Confesso que fiquei algo irritado; não com as pessoas em questão, mas por ter tido o desprazer de ver novamente tal atitude mostrar a sua cara feia. Em Portugal, e tal como o David Machado muito bem o disse:

… a actividade principal de um escritor é escrever livros e… depois disso, existem uma série de trabalhos paralelos que complementam e se cruzam com os livros que escrevemos. Em relação a isso, o maior equívoco é o facto de estes trabalhos paralelos serem muitas vezes encarados por toda a gente (autores incluídos) como promoção dos livros publicados e, como tal, não devem ser pagos.
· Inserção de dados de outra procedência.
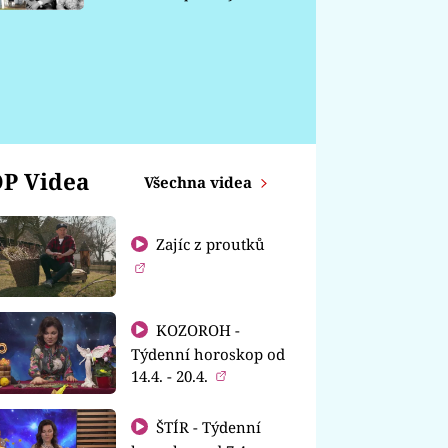
chátrá
P Videa
Všechna videa
Zajíc z proutků
KOZOROH -
Týdenní horoskop od
14.4. - 20.4.
ŠTÍR - Týdenní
Não será certamente novidade para muita gente, e não tenho pretensões de achar que a minha presença ou o meu contributo numa escola valem mais que os de esta ou daquela figura pública que não cobrou nada para comparecer, mas cada um valoriza o seu trabalho como bem entende, e acontece que eu acho que o meu vale 100€ mais despesas de transporte e alimentação [o português não gosta de falar de rendimentos, razão pela qual muitos autores não sabem o que cobrar, e muitas editoras não sabem recomendar um valor. Que fique aqui registado, então, para quem quiser comparar ou ter noção]. Segundo me foi dado a entender por quem até hoje recusou, há muitos autores que não cobram, assumindo que a promoção da sua obra é pagamento quanto baste, mas a meu ver essa é uma ideia errónea e que apenas garante a continuidade daquilo que não passa de uma forma ligeira de exploração.
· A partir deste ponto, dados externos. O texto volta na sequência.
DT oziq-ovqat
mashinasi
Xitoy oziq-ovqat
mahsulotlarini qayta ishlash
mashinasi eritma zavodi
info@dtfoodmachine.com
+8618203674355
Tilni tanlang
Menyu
Tenho muito gosto em viajar pelo país fora e falar com os alunos e professores, mas as duas (ou mais) horas durante as quais estou a falar e a gesticular – para não falar nas horas de viagem – são horas nas quais não estou a escrever ou a traduzir, e acontece que escrever e traduzir é o meu ganha-pão. E os comboios, portagens e gasolina não se pagam com a «conversão» de um aluno ou outro, ou com o livro da praxe que os responsáveis frequentemente se vêem obrigados a comprar por uma questão de cortesia. Pode haver quem me tome por unhas-de-fome ou picuinhas por isso, mas eu dou valor ao meu tempo, e acho que mais autores deveriam fazer o mesmo, porque enquanto houver quem esteja disposto a «trabalhar de graça», a situação dificilmente mudará, e não há razão nenhuma para que assim o seja.
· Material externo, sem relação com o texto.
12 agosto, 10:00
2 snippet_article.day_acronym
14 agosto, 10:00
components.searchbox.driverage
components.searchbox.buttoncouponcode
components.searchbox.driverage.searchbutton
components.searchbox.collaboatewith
Os tempos não estão fáceis para ninguém, é certo, e a cultura é sempre das primeiras a sofrer, mas ao longo de oito anos estive já em escolas, câmaras, bibliotecas e feiras suficientes para saber que ninguém fica a passar fome só por causa do cachê de um autor, e que aqueles que se recusam a pagar o fazem apenas porque sabem que encontrarão outro que não cobre nada (salvo raras excepções de escolas que estão mesmo a passar por maus lençóis). Esta realidade torna-se tanto mais escandalosa quando grandes empresas de retalho se recusam até a cobrir as despesas de deslocação de autores que residam a mais de x quilómetros do local de uma feira do livro, e essa mesma feira do livro decorre sem que ninguém se insurja. Sim, aconteceu; e não, não compareci.

Acredito que muitos autores terão as suas próprias razões para não cobrarem, seja por encararem tais iniciativas como um contributo à cultura, por terem escrito um best-seller, por terem asas, ou porque têm familiares, amigos ou caras-metades que aproveitam a ocasião para fazer uma viagem, e quanto a isso não há muito que eu possa dizer. Cada um valoriza o seu tempo e trabalho como bem entender. Mas sei também que há muitos autores que, quer por timidez, ignorância ou por influência das editoras (que naturalmente só têm a ganhar com publicidade gratuita) escolhem não levar nada pelo seu contributo, e isso sim, está profundamente errado. É uma prática contraproducente que se tornou uma convenção, tal como ir passear com a família aos centros comerciais nos fins-de-semana, e não tem razão nenhuma para existir.